19. Nera

26 8 3
                                    

Otw banyak sudut pandang

Met membaca.

****

"Heza, aku takut."

Kalimat itu membuat Heza menghentikan kegiatannya sejenak. "Takut?"

Nera mengangguk pelan. Ia masih terisak, tetapi tangisannya sudah berhenti. "Aku merasa, ada sesuatu yang aku lupakan."

"Sesuatu?"

"Aku tinggal di Jakarta sampai mau masuk SD. Itu katanya. Aku lupa apa yang terjadi selama aku TK. Dan ...."

Diam beberapa lama. Heza lanjut mengeluarkan motor, lalu menyalakannya.

"Aku merasa, aku melihat hal yang buruk." Nera berjalan mendekat dengan agak ragu. "Tapi, samar ... enggak kayak firasatku yang biasa."

"Kapan? Apa setelah aku nunjukin gambar di tembok?"

Nera tercenung sesaat. "Gambar itu ... pas aku sentuh, aku merasa tersengat. Terus, aku pingsan ...?"

Heza menghela napas. "Sudahlah. Naik aja sini."

Nera menurut.

"Tunjukin arahnya, ya," ujar Heza. "Aku lewat jalan tikus sampai dekat sekolah. Kalau udah di sana, arahin aja."

Motor bebek itu melaju pelan di jalanan perumahan.

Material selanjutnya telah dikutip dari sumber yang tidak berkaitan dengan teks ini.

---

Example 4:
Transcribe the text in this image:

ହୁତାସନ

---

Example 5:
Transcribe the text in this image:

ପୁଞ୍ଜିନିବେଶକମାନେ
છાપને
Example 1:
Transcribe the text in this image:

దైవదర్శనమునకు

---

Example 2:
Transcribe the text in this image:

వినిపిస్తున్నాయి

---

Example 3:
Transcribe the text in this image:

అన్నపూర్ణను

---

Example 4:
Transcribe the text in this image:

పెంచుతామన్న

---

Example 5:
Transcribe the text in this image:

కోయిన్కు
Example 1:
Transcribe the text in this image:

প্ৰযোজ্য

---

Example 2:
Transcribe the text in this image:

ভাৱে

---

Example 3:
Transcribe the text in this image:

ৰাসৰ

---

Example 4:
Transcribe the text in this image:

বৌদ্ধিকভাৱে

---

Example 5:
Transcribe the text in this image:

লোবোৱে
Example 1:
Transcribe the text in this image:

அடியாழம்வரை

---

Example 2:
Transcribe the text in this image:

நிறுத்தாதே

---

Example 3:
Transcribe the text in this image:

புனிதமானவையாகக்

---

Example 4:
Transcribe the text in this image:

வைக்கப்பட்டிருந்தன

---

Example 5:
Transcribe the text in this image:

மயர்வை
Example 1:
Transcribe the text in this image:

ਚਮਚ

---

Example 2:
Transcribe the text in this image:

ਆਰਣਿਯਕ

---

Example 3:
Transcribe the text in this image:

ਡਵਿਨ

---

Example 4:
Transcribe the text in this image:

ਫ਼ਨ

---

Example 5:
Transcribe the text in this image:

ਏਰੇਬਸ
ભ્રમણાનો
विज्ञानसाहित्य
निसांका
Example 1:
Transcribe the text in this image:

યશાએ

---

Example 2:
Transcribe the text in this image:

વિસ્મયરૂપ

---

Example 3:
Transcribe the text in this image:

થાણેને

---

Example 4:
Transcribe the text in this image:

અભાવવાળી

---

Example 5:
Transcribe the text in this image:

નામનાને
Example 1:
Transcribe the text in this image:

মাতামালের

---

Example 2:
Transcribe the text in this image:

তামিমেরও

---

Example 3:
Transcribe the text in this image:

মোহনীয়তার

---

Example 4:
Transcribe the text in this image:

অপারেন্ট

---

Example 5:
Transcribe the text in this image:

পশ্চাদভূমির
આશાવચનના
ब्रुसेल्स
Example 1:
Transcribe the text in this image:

Heza sengaja tidak terlalu cepat, kalau-kalau ada hal lain yang mau diomongkan.

"Heza ...."

"Ya?" Heza berusaha menyahut, meski entah Nera mendengarnya atau tidak.

"Mungkin, cuma mungkin, rumahmu itu ...."

Diam.

"Rumahku kenapa?"

"Eh ... enggak jadi." Nera terdengar amat ragu.

"Kamu dulu tinggal di sana?"

Tak ada reaksi.

"Kamu merasa kenal sama isinya?"

"Uh ... Heza ...."

Heza ingin kesal, tetapi ia senang mendengar Nera memanggil namanya terus-menerus.

"Sebenarnya, aku enggak merasa itu masalah. Malah, aku senang kalau itu sungguhan rumah masa kecilku. Tapi ... aku merasa, ada yang memberatkan ...."

"Nera, maaf."

"Kenapa?"

"Mungkin, sebaiknya, kamu enggak ke rumahku." Heza tanpa sadar mengeratkan genggamannya–membuat motor melaju makin kencang.

"Eh?"

"Aku takut, ada memori burukmu yang terpicu."

Tak ada tanggapan setelahnya. Motor terus melaju, kini jalan raya mulai tampak.

"Ke kiri, belakang sekolah," ucap Nera.

Heza menurut. Ia arahkan sepeda motornya sesuai petunjuk Nera. Sampai mereka berhenti di depan gerbang sebuah rumah.

"Kos-kosan?" Heza bertanya sangsi.

"Ya, aku ngekos. Tapi enggak bayar. Hehe." Nera tampak berekspresi aneh. Wajahnya semrawut akibat menangis tadi, tetapi mulutnya menyunggingkan senyum sampai kelihatan gigi. "Makasih sudah diantar, Heza."

"Oke deh, aku balik dulu." Heza bersiap memacu motornya, tetapi tangan Nera tiba-tiba menyentuh pundaknya. Ia langsung menoleh.

"Mungkin, kamu ada benarnya," ucap Nera pelan. "Ingatanku seperti terhapus sebelum pindah ke Palembang. Mungkin, memang ada kejadian buruk."